Di Marwan Muasher. Al-Ghad (19/04/2017). Traduzione e sintesi di Emanuele Uboldi.
I due traditori che si sono fatti esplodere nelle chiese egiziane non conoscono la storia della cristianità, né la storia dei cristiani in Egitto e nel mondo arabo: la chiesa copta risale al primo secolo dopo Cristo e la maggioranza degli egiziani era cristiano fino alla comparsa dell’Islam nel settimo secolo d.C. Così pure, i cristiani formavano comunità in Giordania già dal 70 d.C., cioè dalla presa di Gerusalemme per mano romana. Anche i Nabatei e i Ghassanidi si convertirono al cristianesimo, tanto che anche 300 anni dopo l’arrivo dell’Islam erano ancora la maggioranza. Questo a conferma del fatto che l’Islam né obbligava le popolazioni sottomesse a convertirsi, né le considerava inferiori. Infatti, proprio il profeta Mohammad, nella Costituzione di Medina, equiparava musulmani e non nel decretare diritti e doveri. Gli arabi cristiani erano parte stessa del tessuto sociale arabo.

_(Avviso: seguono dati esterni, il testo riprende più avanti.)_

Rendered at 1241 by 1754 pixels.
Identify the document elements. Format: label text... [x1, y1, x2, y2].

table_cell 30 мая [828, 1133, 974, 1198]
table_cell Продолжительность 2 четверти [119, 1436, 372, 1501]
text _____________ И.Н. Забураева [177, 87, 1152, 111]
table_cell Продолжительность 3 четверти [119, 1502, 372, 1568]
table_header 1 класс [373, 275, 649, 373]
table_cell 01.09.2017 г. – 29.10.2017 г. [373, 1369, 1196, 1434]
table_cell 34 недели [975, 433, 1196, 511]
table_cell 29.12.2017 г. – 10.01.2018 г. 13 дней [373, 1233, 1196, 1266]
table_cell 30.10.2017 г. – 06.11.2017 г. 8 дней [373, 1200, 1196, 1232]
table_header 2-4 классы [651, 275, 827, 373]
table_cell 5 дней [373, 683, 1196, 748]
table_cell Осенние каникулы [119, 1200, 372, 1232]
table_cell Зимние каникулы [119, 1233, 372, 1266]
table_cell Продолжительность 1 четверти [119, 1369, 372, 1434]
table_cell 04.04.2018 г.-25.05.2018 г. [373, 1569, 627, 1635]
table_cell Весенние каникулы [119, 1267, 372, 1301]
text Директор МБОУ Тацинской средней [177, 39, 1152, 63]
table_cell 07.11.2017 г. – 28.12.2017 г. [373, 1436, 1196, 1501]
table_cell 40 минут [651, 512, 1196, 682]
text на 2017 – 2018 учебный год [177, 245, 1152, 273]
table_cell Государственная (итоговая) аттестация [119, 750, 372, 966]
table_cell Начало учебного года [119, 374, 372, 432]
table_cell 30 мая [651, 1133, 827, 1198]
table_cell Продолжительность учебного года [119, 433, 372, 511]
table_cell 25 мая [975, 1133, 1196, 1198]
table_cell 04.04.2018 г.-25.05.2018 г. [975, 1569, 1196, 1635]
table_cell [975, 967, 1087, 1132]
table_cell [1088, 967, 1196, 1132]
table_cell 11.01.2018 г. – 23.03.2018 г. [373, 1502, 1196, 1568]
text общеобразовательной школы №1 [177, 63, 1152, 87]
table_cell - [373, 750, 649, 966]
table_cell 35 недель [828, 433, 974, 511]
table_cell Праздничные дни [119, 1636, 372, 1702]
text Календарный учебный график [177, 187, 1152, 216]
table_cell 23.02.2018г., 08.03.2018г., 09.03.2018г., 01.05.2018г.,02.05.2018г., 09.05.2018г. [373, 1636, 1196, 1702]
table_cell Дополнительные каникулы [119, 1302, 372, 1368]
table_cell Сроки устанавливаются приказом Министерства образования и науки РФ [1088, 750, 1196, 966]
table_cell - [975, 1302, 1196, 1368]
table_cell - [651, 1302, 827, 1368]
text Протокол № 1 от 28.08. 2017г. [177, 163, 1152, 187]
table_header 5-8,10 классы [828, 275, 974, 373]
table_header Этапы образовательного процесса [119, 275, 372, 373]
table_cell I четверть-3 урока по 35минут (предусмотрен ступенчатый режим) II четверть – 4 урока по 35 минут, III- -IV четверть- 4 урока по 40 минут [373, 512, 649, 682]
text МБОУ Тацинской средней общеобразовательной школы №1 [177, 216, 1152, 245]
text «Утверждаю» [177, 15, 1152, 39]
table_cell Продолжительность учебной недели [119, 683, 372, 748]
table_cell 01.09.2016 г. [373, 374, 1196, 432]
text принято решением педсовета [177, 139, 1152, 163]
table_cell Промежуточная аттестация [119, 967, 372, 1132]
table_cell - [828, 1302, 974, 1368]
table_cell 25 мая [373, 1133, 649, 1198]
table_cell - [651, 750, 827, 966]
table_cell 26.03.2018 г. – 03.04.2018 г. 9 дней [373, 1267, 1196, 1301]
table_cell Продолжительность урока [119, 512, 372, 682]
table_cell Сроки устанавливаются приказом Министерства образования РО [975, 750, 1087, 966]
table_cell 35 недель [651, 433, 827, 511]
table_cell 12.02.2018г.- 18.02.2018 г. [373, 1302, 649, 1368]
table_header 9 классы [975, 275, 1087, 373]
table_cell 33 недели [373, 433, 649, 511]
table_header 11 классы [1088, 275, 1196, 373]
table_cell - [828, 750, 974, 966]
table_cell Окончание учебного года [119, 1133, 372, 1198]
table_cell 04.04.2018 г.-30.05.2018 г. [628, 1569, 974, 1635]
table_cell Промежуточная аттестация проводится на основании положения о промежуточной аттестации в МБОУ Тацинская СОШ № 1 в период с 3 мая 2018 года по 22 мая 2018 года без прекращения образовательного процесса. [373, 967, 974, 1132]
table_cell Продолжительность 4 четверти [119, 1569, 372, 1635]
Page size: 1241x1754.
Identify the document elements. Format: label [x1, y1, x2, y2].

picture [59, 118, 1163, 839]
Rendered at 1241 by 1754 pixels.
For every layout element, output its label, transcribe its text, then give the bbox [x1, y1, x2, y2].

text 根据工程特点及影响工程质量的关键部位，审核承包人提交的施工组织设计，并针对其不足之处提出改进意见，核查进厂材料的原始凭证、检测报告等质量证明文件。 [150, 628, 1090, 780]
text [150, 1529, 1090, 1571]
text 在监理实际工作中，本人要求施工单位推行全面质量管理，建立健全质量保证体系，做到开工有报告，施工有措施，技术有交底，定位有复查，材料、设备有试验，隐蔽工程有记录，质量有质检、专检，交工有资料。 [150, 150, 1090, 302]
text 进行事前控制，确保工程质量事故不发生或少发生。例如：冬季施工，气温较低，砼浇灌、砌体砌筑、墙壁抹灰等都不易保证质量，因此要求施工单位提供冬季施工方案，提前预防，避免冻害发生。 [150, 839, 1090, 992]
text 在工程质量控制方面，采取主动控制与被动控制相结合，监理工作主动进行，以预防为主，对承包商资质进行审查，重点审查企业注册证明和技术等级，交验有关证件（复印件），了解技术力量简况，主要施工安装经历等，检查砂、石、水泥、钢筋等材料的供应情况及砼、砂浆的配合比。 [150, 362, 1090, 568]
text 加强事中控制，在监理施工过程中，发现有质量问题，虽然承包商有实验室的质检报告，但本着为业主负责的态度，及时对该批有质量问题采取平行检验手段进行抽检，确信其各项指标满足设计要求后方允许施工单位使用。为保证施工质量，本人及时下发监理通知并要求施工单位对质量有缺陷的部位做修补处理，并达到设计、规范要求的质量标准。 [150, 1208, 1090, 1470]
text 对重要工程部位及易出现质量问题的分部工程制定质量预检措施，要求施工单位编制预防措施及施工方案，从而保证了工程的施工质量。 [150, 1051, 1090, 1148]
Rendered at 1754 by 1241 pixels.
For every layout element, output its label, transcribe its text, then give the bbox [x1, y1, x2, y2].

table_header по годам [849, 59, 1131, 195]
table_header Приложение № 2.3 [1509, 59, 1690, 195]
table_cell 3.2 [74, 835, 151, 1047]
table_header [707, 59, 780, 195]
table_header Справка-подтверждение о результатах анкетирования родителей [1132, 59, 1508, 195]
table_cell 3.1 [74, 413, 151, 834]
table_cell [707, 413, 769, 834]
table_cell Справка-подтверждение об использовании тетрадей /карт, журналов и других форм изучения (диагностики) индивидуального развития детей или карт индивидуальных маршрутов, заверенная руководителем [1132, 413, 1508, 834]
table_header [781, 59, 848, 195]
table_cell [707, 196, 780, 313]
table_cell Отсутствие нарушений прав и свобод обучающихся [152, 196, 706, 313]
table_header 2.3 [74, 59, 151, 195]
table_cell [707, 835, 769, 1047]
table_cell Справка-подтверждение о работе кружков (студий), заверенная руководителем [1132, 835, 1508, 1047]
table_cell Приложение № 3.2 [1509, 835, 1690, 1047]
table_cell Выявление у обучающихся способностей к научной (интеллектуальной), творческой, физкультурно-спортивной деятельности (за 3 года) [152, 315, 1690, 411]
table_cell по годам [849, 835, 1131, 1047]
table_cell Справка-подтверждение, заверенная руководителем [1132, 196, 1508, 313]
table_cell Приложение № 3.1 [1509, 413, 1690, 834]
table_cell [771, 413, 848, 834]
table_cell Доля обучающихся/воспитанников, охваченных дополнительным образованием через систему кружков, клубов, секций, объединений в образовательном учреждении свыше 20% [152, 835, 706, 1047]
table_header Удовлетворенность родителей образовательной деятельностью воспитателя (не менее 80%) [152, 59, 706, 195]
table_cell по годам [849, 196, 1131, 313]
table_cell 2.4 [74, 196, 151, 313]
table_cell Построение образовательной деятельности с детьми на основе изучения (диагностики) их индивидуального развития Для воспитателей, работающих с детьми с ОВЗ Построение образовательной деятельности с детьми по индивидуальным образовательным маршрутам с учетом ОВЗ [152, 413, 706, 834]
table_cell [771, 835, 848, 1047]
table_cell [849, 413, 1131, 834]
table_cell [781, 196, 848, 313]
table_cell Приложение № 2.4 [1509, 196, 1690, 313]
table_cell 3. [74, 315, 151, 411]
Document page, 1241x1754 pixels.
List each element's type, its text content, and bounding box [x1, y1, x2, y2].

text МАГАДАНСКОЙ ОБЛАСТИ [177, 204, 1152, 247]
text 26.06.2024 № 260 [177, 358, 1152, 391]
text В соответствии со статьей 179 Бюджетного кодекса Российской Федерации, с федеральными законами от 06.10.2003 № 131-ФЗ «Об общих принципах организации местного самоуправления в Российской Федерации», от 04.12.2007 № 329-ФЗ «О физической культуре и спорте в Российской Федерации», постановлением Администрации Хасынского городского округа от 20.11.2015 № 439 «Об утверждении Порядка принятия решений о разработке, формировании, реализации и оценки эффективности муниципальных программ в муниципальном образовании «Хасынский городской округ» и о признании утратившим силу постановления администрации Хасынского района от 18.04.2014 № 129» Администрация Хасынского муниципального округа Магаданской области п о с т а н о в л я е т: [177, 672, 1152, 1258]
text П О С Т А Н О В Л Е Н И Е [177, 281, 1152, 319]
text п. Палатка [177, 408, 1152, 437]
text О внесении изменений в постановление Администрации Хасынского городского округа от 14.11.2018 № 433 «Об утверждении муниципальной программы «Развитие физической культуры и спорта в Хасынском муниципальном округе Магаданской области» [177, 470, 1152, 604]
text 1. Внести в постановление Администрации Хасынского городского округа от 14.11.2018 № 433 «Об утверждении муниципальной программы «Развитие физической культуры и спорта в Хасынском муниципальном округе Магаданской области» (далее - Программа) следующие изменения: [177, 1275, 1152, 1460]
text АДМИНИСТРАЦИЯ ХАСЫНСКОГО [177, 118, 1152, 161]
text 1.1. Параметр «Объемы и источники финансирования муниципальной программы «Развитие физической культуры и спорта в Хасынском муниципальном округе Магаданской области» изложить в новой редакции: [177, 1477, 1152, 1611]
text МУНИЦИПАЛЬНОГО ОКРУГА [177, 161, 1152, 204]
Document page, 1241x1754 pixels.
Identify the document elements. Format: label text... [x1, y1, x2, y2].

L’idea innovativa dell’Islam, che invita proprio a porre sullo stesso piano l’identità musulmana e cristiana, è andata affievolendosi con il passare del tempo. Ben lontano da questa idea, la storia è stata testimone della discriminazione verso i cristiani da parte di molti imperi arabi, soprattutto dopo quello Abbaside, per quanto questi ricevessero un trattamento decisamente migliore di quello riservato ai musulmani (e agli ebrei) da parte dell’Europa cristiana dopo la caduta di Granada nel 1492 e durante l’Inquisizione.
In era ottomana, era concesso ai cristiani di praticare i propri riti religiosi, ma indossavano abiti di un certo colore per distinguersi. Solo con le Tanzimat, nel sec. XVII, finalmente e per la prima volta i cittadini sarebbero stati considerati uguali di fronte alla legge, indipendentemente dalla propria appartenenza religiosa.
In era contemporanea, invece, gli arabi cristiani hanno ricoperto un ruolo importante nell’attività araba dei sec. XIX e XX: i nomi di Butrus al-Bustani, Ibrahim Nasif al-Yajizi, Jurji Zaydan, Constantin Zureyq e molti altri sono scritti a chiare lettere affianco a quelli di Sati’ al-Husri, Taha Hussein, Qasim Amin, Sa’d Zaghlul, tra tanti altri.
Le lezioni della storia sono importanti, ma le pratiche del passato appartengono al passato: dovendo considerare il contesto, è necessario superarle e svilupparle ulteriormente. Per questo, qualunque sia il futuro del mondo arabo, è necessario che sia basato sul riconoscimento di un eguale statuto di cittadinanza per il progresso della società. Questo è uno dei pilastri dello stato laico democratico e, senza aprire il capitolo dell’irremovibilità della nostra legislazione e dei nostri sistemi educativi e della loro applicazione, resterà una classe, per quanto piccola, che sente di potersi opporre a questa pratica retrograda.
Al fianco della responsabilità dello stato nell’affrontare la questione, molta responsabilità resta nelle mani dei cittadini, tanto cristiani, quanto musulmani.
Sbaglierebbero quegli arabi cristiani che, intimoriti dai terroristi come Daesh (ISIS), si affidassero ai regimi dittatoriali, consegnandogli alcune delle proprie sicurezze, tra le quali i diritto di restare cittadini a pieno titolo, poiché questo creerebbe una spaccatura tra essi e il resto della società.
Sbaglierebbero gli arabi cristiani se restassero ubbidientemente sotto l’etichetta della “minoranza”, poiché questo minerebbe il loro diritto a una piena cittadinanza. E mentre molti arabi musulmani ci mostrano storie di collaborazione con gli arabi cristiani, alcuni di loro pure sbagliano nel pensare di avere maggior diritto all’essere cittadini rispetto ai cristiani, poiché questo aprirebbe una pericolosa spaccatura nella società.
È arrivato il momento per il mondo arabo di attivarsi effettivamente per consolidare una pari cittadinanza a tutto tondo, non solo scritta nelle leggi, ma anche nella pratica: in questo modo si costruirebbe un futuro ricco e diverso.
Marwan Muasher è un diplomatico e politico giordano, ora vicepresidente di Carnegie Endowment for International Peace.